Un bon temps augure la cité du cuir et du Koura-Koura ce 22 octobre 2023. Il est 07H00 ! Les rayons du soleil transcendent sur les fleurs et les êtres de cette localité du Burkina Faso, meurtrie par des accidents de circulation et de l’insécurité qui sévissent dans la région du Centre – Nord. Nous enfourchons notre engin à deux roues en direction de Googo, le quartier qui abrite les rebouteurs qui font un travail de soins gigantesques au bonheur des populations. Googo est un quartier de Kanrtenga, un village de la commune rurale de Boussouma, province du Sanmatenga dans la région du Centre – Nord. Il est situé à 6 Km de la ville de Kaya côté Sud – Est sur la rive droite à 500 m de la RN 15 en partance pour Boulsa. Nous bifurquons tout juste après l’abattoir frigorifique de Kaya, toujours fermé depuis son inauguration en 2021. Selon des sources dignes de foi « Cette fameuse RN15, reliant Kaya – Boulsa est goudronnée il y a plusieurs année… » Mais la réalité est toute autre quand on l’emprunte. Après une vingtaine de minutes de circulation, nous l’abandonnons et nous descendons du côté droit en direction de Googo. Puisque notre objectif est d’aller à la découverte du travail des rebouteurs dont leur réputation traverse les frontières du Burkina. « Un secret de famille », dit-on. Ces rebouteurs le gardent  soigneusement comme un trésor.

Une vue partielle du patient venu du Sénégal

Nous empruntons la piste qui nous dirige dans ce quartier du village de Kanrtenga.

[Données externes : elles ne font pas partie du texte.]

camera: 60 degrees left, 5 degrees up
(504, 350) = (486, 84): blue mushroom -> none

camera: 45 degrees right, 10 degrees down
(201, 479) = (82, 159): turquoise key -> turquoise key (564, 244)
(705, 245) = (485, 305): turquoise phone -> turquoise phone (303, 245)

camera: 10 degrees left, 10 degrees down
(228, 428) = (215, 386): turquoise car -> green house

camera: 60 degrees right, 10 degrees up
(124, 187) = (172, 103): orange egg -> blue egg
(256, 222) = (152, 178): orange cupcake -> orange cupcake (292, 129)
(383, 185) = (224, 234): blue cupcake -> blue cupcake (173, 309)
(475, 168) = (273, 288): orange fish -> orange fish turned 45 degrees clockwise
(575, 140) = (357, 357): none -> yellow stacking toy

Cette piste crée des cauchemars aux usagers surtout aux patients accidentés. Ils l’ont surnommé : « Piste de rivière ». De bas – fond à rivières et de secousses souvent très violentes, nous arrivons enfin à destination malgré l’état défectueux de la piste. Il est déjà 07H 55mn à Googo. Les rebouteurs sont déjà en activités. Nous sommes invités à patienter jusqu’au dernier patient. Sur place, une trentaine de patients attendent. « Les patients arrivent comme ça jusqu’à 11h», nous souffle un membre de la famille. Sous un arbre à ombre de grillage, nous nous contentons d’observer les scènes car les consignes sont très claires : « Vous vous asseyez ici jusqu’à ce que nous finissons. Pas de photos ni vidéos. », Nous ordonne l’un d’entre eux. On entend des cris par – ci par – là, de l’autre côté des luttes. Nous sommes inondés d’émotions et de douleurs atroces. « Vous n’avez jamais vu ça ? » (Rire), nous questionne Hamidou Ouédraogo, l’un des rebouteurs de la famille. C’est un sexagénaire, d’une taille moyenne, toujours le chapeau sur la tête. Il est l’un de nos rebouteurs sur ces lieux.

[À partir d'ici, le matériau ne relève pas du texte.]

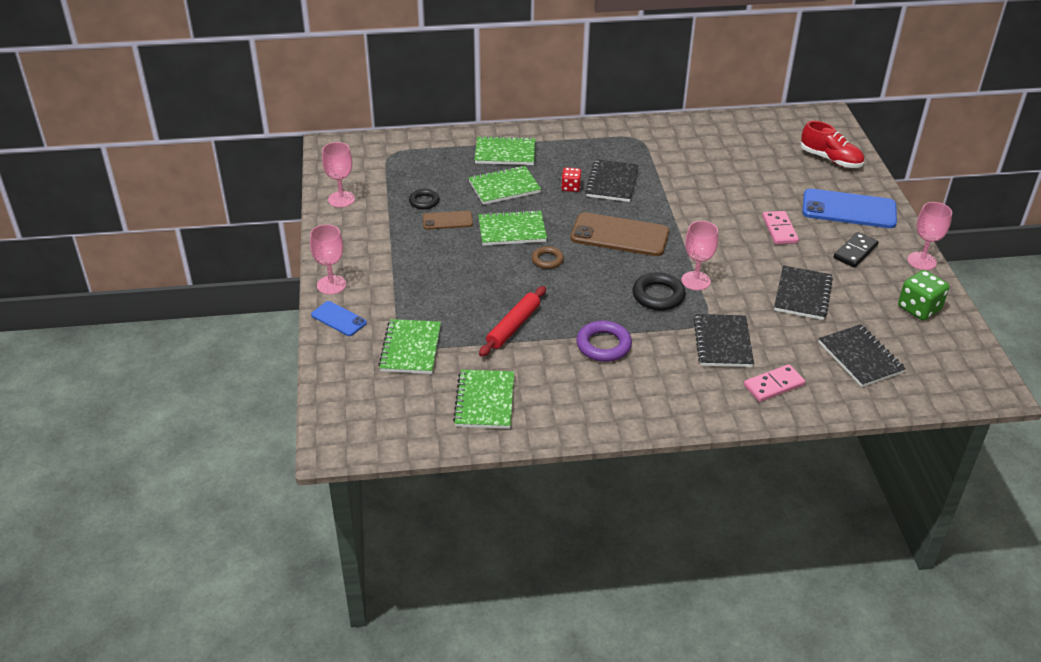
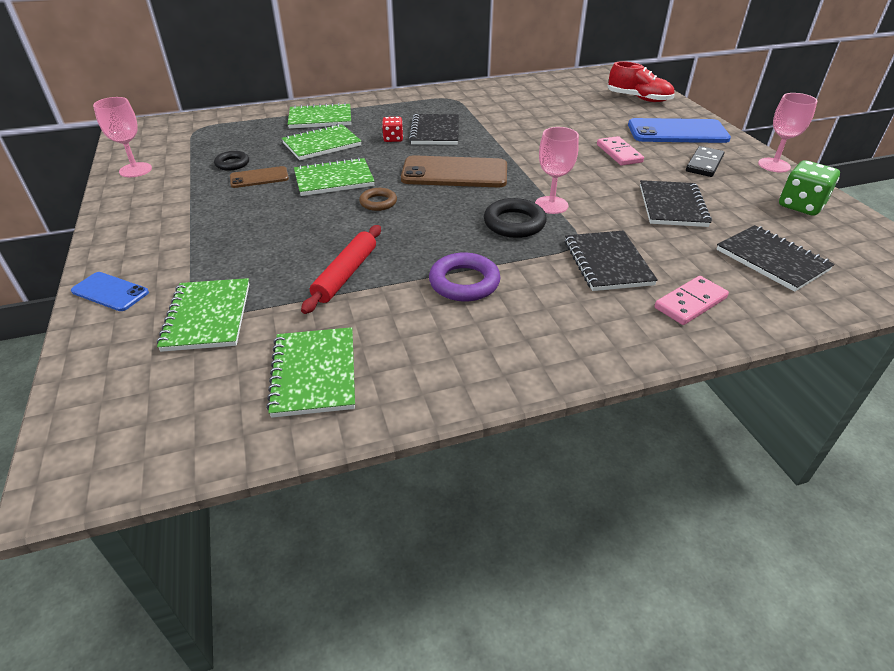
camera: 10 degrees left, 0 degrees up
(331, 285) = (107, 254): pink goblet -> none

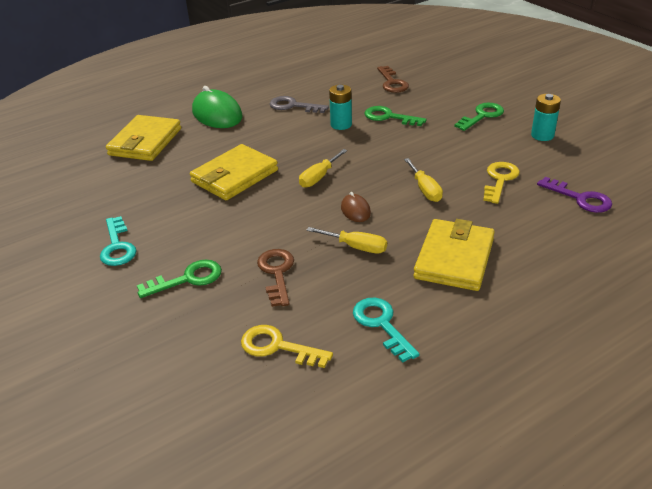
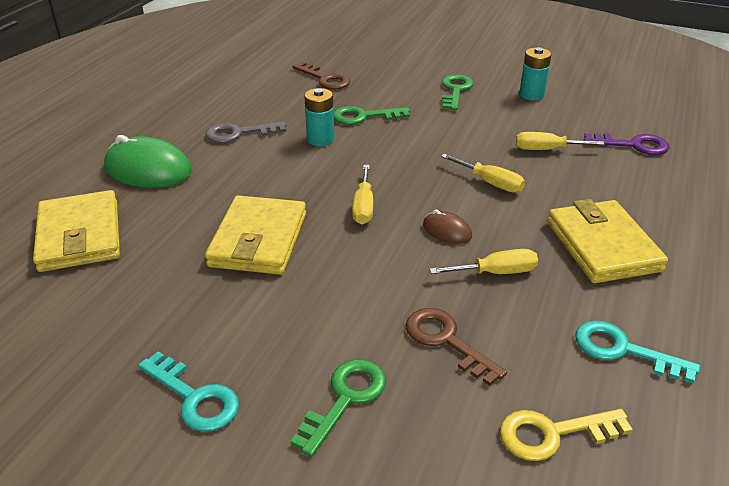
camera: 35 degrees left, 0 degrees up
(500, 180) = (546, 149): yellow key -> yellow screwdriver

Hamidou Ouédraogo, un rebouteur de la famille

A côté de ce dernier, un vieux nous invite à les rejoindre : « Venez ! Nous vous écoutons maintenant. » Mahama Ouédraogo, c’est de lui qu’il s’agit est un vieil homme de la troisième génération. Il est le doyen des rebouteurs. Après nous avoir écoutés, pendant que des patients continuent d’arriver sur les lieux, il nous dirige vers des patients dont certains acceptent répondre à notre micro. Mais, nous débutons notre entretien avec un accompagnateur, Idrissa Ouédraogo, puisque c’est de lui qu’il s’agit, est un homme de la quarantaine bien sonné. Il est venu avec son frère accidenté. Selon lui, son frère a eu une fracture suite à un incident sur la circulation routière.  Il nous confie qu’il est là avec son frère il y a de cela 26 jours.  Idrissa est témoin de la qualité des soins lorsqu’il laisse entendre :   « Je suis convaincu que d’ici là mon frère marchera et nous retournerons à la maison. » et d’ajouter en confidence que le traitement est gratuit, mais, il y a un sérieux problème de site d’accueil pour les malades.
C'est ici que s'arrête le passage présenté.